Ustwo

Why Ustwo became employee owned

We speak to the studio’s CEO, Carsten Wierwille, about its journey from being founder-run to becoming an Employee Ownership Trust, and how it hopes to inspire other creative businesses to do the same

From social enterprises to B Corps, a whole raft of companies have been exploring new ways to run their businesses in recent years. As CR explored in a recent piece, one model that is proving increasingly popular is the Employee Ownership Trust. More than 700 companies have become EOTs since its introduction in the UK in 2014, including the John Lewis Partnership, Richer Sounds and Arup.
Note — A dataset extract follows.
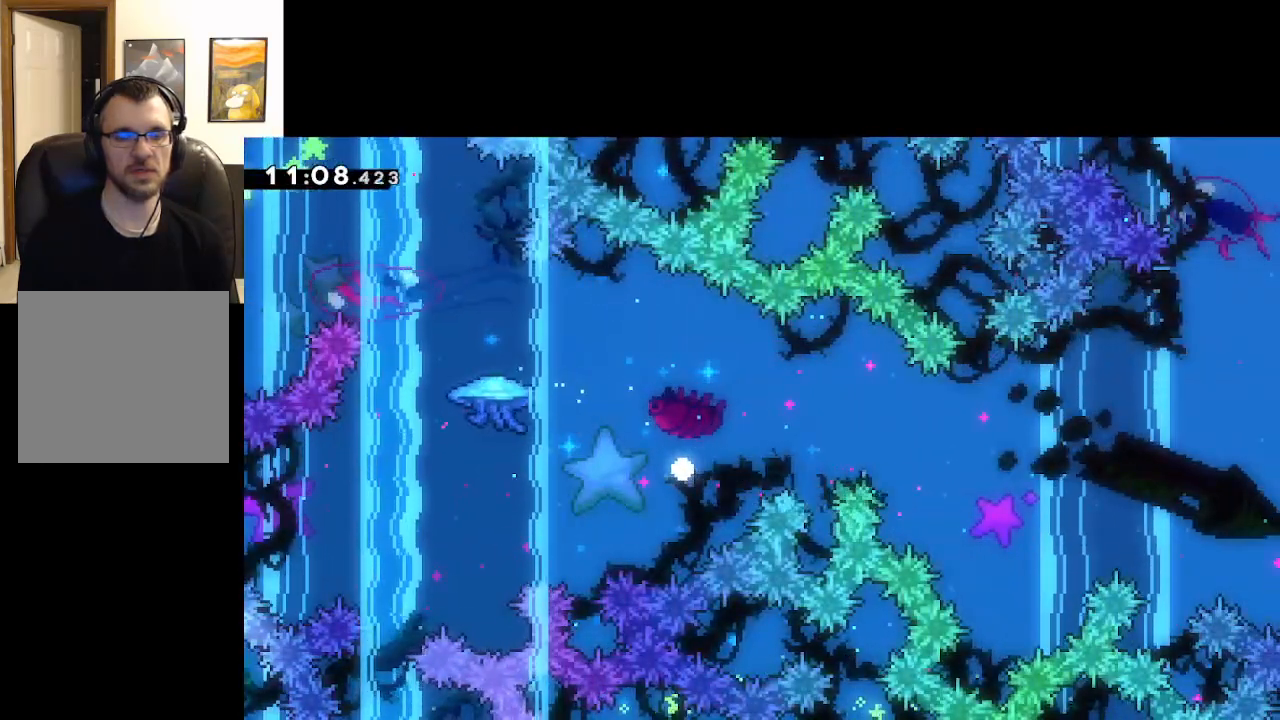
{"buttons": ["A"], "left_stick": "up-left", "right_stick": "center", "events": [[17, "L3", "up"], [67, "A", "down"], [183, "A", "up"], [250, "A", "down"], [333, "A", "up"], [367, "L2", "up"], [417, "A", "down"]]}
Employee Ownership and specifically Trusts are also gaining momentum in the US, and the Nordics have a long tradition of employee (share) ownership.
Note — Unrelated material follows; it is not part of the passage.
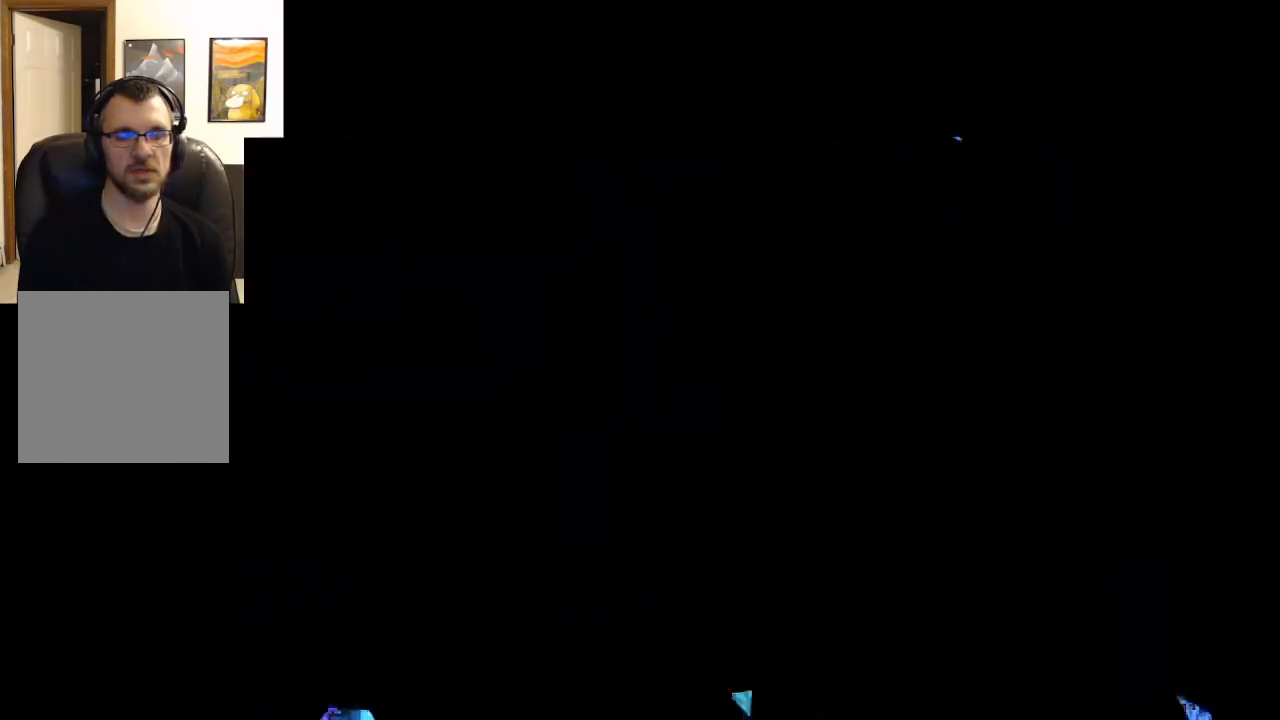
{"buttons": [], "left_stick": "center", "right_stick": "center", "events": [[17, "A", "up"], [300, "left_stick", "center"]]}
The latest EOT convert in the creative industries is digital product studio Ustwo, best known for its work with Google, Barclays and BMW. Established in 2004 by John ‘Sinx’ Sinclair and Matt ‘Mills’ Miller – both of whom were then in their 20s – the newly announced move will see the founders and shareholders transfer ownership of the studio’s London, Malmö, Lisbon, New York and Tokyo outposts to an EOT. Speaking of the decision, Sinx says: “We want to protect the values and culture of the studios. By becoming employee-owned we can reduce our equity as founders and keep the vibrancy that is associated with our work and perspective.”
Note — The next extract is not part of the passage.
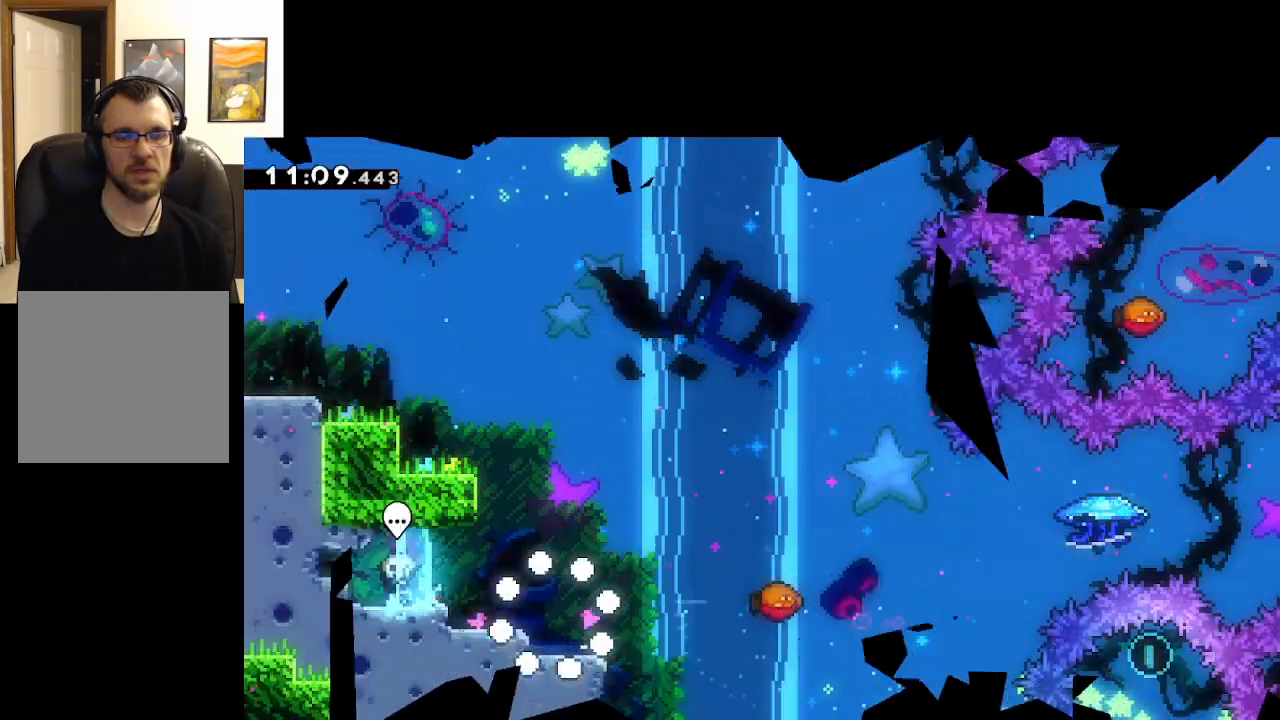
{"buttons": [], "left_stick": "center", "right_stick": "center", "events": []}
The seeds of an employee-owned model were planted back in 2018, when Carsten Wierwille joined the studio as CEO, with the mandate to help Sinx and Mills begin transitioning away from running the business. “The goal really was to shift to a different model where the founders were less involved in the day-to-day running of the company,” he tells CR. “The topic of ownership came up, because I had gone to design firms that were owned by technology outsourcing firms, which in turn were owned by private equity, so I saw the clash of cultures and incentives. I could tell them a lot of horror stories in terms of what not to do.”